There are many hard and bad and evil things about our world. But if you are unable to see the good things as well as the bad, there is cloud of darkness inside your mind. You are probably living with the curtains drawn, as it were, missing all the sunshine.

Keeping healthy, and taking reasonable care of ourselves wise diet, sufficient fresh air and exercise, and enough relaxation have all to do with how often we laugh.

It is not easy to laugh when we are ill although many brave people manage even that. But how foolish to become unwell because of personal carelessness and self – indulgence. Look to your health first.

How many hours sleep do you allow yourself? There are experts who might tell you that you ought to be able to make do with three or four hours. In fact , you need as much sleep as your body requires. If you are an ordinary healthy person, your body will tell when it has had enough. When it is refreshed it will tell you when to move around and get busy. You will wake up feeling hungry and energetic.
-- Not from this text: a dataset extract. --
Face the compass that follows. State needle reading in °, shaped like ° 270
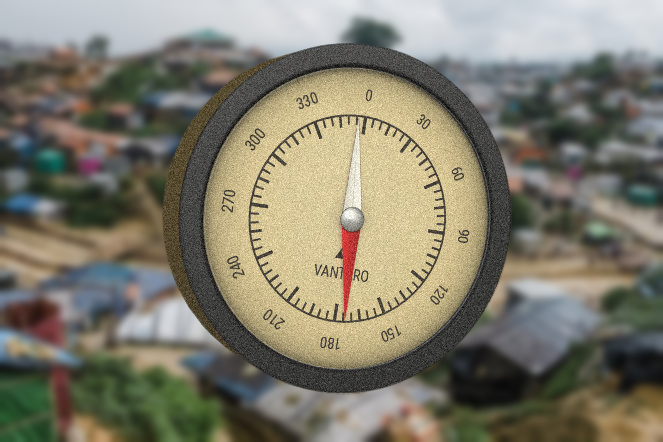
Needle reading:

Many of us insist on trying to squash what should take a quart of our time into a pint pot. Instead of using modern labour – saving inventions to give us more leisure and more gracious living, we go farther and do  more and more in less and less time. It is mad, bad and ridiculous.

Rest means not only sleep but being able to let go whenever and wherever we can manage it. It means relaxing, not only by lying down when we can, but when  waiting for a bus or an appointment. Not becoming worked up about every small detail. Not being perfectionists who expect everything to go exactly as we planned or as we want it to go.

Rest is relaxing body and mind anywhere, letting jangled nerves quieten down naturally, letting – go the unimportant and all the minor irritations of life.

When we are like this we develop a great sense of humour. We not only see things in the right proportion, but are quick to spot the funny side.

How often you laugh will depend on what you are wanting from life, and how much you   are hoping to get. When we want to laugh and mean it we do not have to be too set about our ambitions.

Ambitions have to be sensible and practical enough to lie within our power of achievement. They have not got to mean everything to us. There has to be readiness to adapt and to accept compromise and compensation with good grace. To put success above all else is staking our happiness on luck, chance, and ourselves, plus a fortunate combination of circumstances. If it does not come life may turn sour.

Whether we laugh often will depend on our being able to accept whatever life brings and all it offers outside personal ambition. Carried too far, the urge to get on can make us too strained, too busy, and too tired, to have time and energy for anything else about work, worry, envy and discontent with our lot.